Encontro também premonitório do futuro fatal a ambos e de grande contrariedade para as suas mães, que queriam ser portuguesas e sempre viveram em Bissau. D. Iva Pinhel, mãe de Amílcar, dizia que se o tivesse adivinhado político, não teria mourejado tanto para o formar (passava férias em Cabo Verde, as passagens aéreas oferecidas pagas pelo governo provincial) e Nino Vieira afirmava que a sua mãe, Florença de Pina Araújo, procurava todas as oportunidades para lhe ralhar e se convertera em spinolista convicta.

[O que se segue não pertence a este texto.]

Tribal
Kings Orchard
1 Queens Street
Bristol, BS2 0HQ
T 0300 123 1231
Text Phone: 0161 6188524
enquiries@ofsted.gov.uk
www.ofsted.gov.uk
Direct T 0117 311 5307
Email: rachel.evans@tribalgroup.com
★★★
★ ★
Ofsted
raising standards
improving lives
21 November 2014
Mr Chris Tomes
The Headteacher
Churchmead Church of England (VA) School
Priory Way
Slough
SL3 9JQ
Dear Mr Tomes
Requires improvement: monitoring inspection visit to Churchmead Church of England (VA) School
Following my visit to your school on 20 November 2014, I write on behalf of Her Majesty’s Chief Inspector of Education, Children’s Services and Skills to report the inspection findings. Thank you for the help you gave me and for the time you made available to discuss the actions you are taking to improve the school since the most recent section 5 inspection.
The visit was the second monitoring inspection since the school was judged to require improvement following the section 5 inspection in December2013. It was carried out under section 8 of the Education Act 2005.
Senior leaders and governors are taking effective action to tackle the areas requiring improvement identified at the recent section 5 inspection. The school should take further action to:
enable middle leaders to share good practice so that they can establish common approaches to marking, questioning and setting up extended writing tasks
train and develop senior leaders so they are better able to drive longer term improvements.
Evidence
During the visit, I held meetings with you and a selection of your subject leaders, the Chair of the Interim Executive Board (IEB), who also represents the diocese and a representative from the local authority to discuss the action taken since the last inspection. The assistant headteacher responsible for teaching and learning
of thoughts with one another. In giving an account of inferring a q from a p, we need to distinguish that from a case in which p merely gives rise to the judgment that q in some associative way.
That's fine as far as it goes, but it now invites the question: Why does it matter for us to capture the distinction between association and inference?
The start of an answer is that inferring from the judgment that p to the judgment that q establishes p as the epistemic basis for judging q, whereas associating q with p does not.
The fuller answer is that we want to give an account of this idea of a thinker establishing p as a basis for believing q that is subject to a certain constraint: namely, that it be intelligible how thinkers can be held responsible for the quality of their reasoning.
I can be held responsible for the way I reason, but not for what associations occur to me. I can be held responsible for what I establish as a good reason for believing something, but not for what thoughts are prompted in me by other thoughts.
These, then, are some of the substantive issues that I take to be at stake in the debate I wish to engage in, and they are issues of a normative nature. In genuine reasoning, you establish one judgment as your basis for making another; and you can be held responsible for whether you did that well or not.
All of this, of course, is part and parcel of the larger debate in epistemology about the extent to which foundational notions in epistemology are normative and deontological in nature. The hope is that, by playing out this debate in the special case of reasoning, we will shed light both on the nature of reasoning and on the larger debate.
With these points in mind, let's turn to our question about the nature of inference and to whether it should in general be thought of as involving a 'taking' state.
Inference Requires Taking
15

Em Conacri, Amílcar Cabral começou a acolher jovens guineenses da sua sementeira subversiva, os primeiros oriundos da Missão Católica de padres italianos da tabanca de Samba Silaté e outros, militares nativos, na disponibilidade e desertores, mobilizados e expedidos por Rafael Barbosa, os primeiros foram Osvaldo Vieira, Epifânio Amado e o furriel desertor Rui Djassi, os três empregados da Farmácia Lisboa, e, depois, Domingos Ramos e Carlos Correia, todos patrocinados pela dr.ª Sofia Pombo Guerra.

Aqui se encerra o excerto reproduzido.